Baba Segi is a polygamist with four wives. Of his four wives, Iya Segi, Iya Tope, Iya Femi, and Bolanle, only Bolanle, the last, is the wife of his choice. (“Iya” in Yoruba means “mother”. Each woman is called by the name of her first child). Bolanle is a university graduate. She has no “Iya” alias because she is unable to conceive. The other wives, especially Iya Segi and Iya Femi, who are both illiterates, see a common enemy in Bolanle. Baba Segi, who is old enough to be Bolanle’s father, believes she is barren. They go all out to ensure that she gets pregnant but Baba Segi gets more than he bargains for.
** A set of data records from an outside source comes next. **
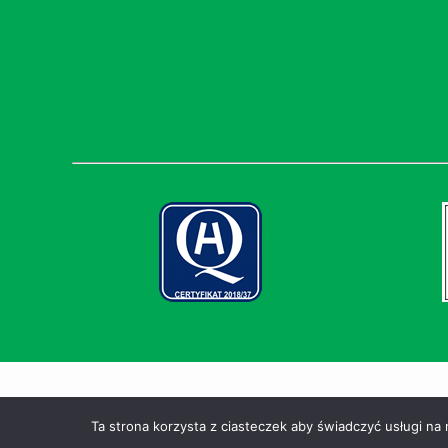
Instytut Medycyny Wsi im. Witolda Chodźki | Wszystkie prawa 
Ta strona korzysta z ciasteczek aby świadczyć usługi na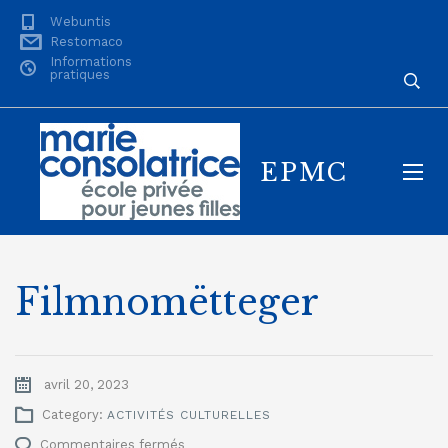
Webuntis
Restomaco
Informations
pratiques
EPMC
Filmnomëtteger
avril 20, 2023
Category:
ACTIVITÉS CULTURELLES
sur
Commentaires fermés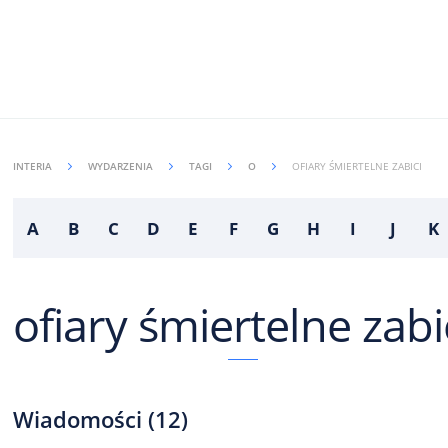
INTERIA
WYDARZENIA
TAGI
O
OFIARY ŚMIERTELNE ZABICI
A
B
C
D
E
F
G
H
I
J
K
ofiary śmiertelne zabi
Wiadomości
(
12
)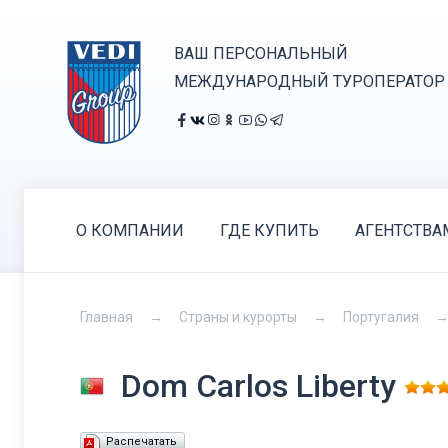
ВАШ ПЕРСОНАЛЬНЫЙ
МЕЖДУНАРОДНЫЙ ТУРОПЕРАТОР
О КОМПАНИИ
ГДЕ КУПИТЬ
АГЕНТСТВА
Главная
Страны и курорты
Португалия
Dom Carlos Liberty
Распечатать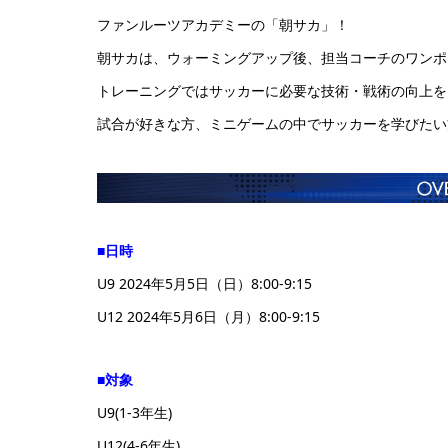
ファンルーツアカデミーの「朝サカ」！
朝サカは、ウォーミングアップ後、担当コーチのワンポ
トレーニングではサッカーに必要な技術・戦術の向上を
試合が好きな方、ミニゲームの中でサッカーを学びたい
■日時
U9 2024年5月5日（日）8:00-9:15
U12 2024年5月6日（月）8:00-9:15
■対象
U9(1-3年生)
U12(4-6年生)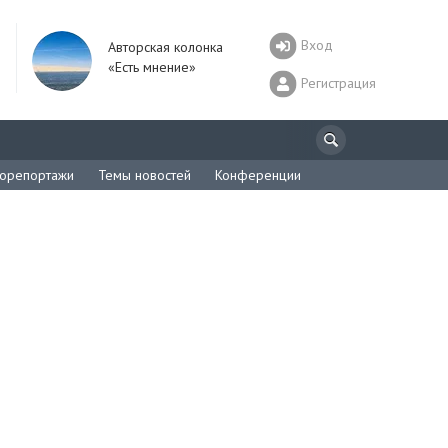
Вход
Авторская колонка
«Есть мнение»
Регистрация
орепортажи
Темы новостей
Конференции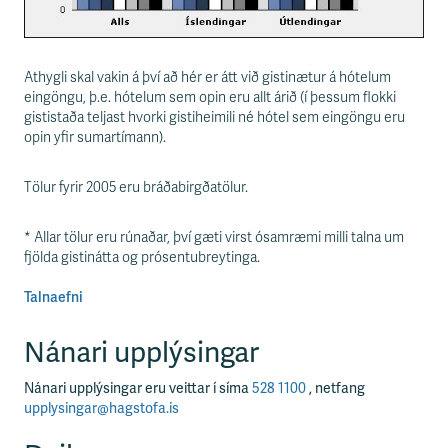
Athygli skal vakin á því að hér er átt við gistinætur á hótelum
eingöngu, þ.e. hótelum sem opin eru allt árið (í þessum flokki
gististaða teljast hvorki gistiheimili né hótel sem eingöngu eru
opin yfir sumartímann).
Tölur fyrir 2005 eru bráðabirgðatölur.
* Allar tölur eru rúnaðar, því gæti virst ósamræmi milli talna um
fjölda gistinátta og prósentubreytinga.
Talnaefni
Nánari upplýsingar
Nánari upplýsingar eru veittar í síma
528 1100
, netfang
upplysingar@hagstofa.is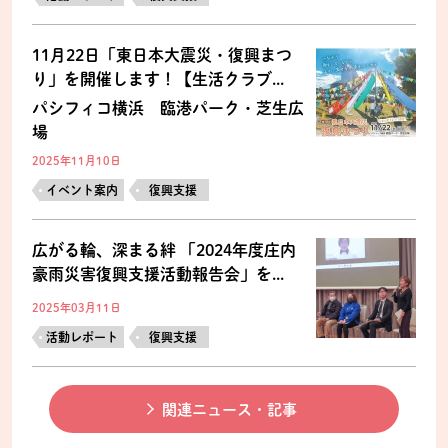
11月22日「東日本大震災・復興まつ
り」を開催します！【生活クラブ...
パシフィコ横浜 臨港パーク・芝生広
場
2025年11月10日
イベント案内
復興支援
広がる輪、深まる絆 「2024年度庄内
豪雨災害復興支援活動報告会」を...
2025年03月11日
活動レポート
復興支援
関連ニュース・記事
Baba Segi is a male chauvinist. As a traditional African man in contemporary times, he believes that his affluence should also be measured by the number of wives he “acquires.” He believes that he is a ‘complete’ man. As in the novel, the truth is that, for men like Baba Segi, the very women whom they claim amount to nothing are the ones that hold the key to their lives. Shoneyin may be telling us that there are a zillion things that a woman can do without a man.
At many stages in the novel, the other wives believe that Bolanle has spiritual powers. The average reader will almost believe that as well. Bolanle is a stoic, and largely, she is not of this world. One would even argue that she is one of the most unrealistic characters in African literature. Not only does she not react when she is provoked by the other wives, all things – natural and supernatural – work together for her good. Her character may not be easy to swallow. Of course, one understands the fact that she married Baba Segi to escape from some other forces in her life, but it doesn’t mean that she has to submit herself to every ill treatment like a saint. Yes, we all know there are no saints! Conversely, one may desire to ask: If the character of Bolanle is wholly realistic, where is the fiction in the story?
Lola Shoneyin’s The Secret Lives of Baba Segi’s Wives is an exposé of a polygamous home. It shows how common enemies can become common friends overnight. It is an examination of the comradeship and pride of the African man. The Secret Lives of Baba Segi’s Wives is the playground where simple diction, hard-to-find truth and rib-cracking narration converge.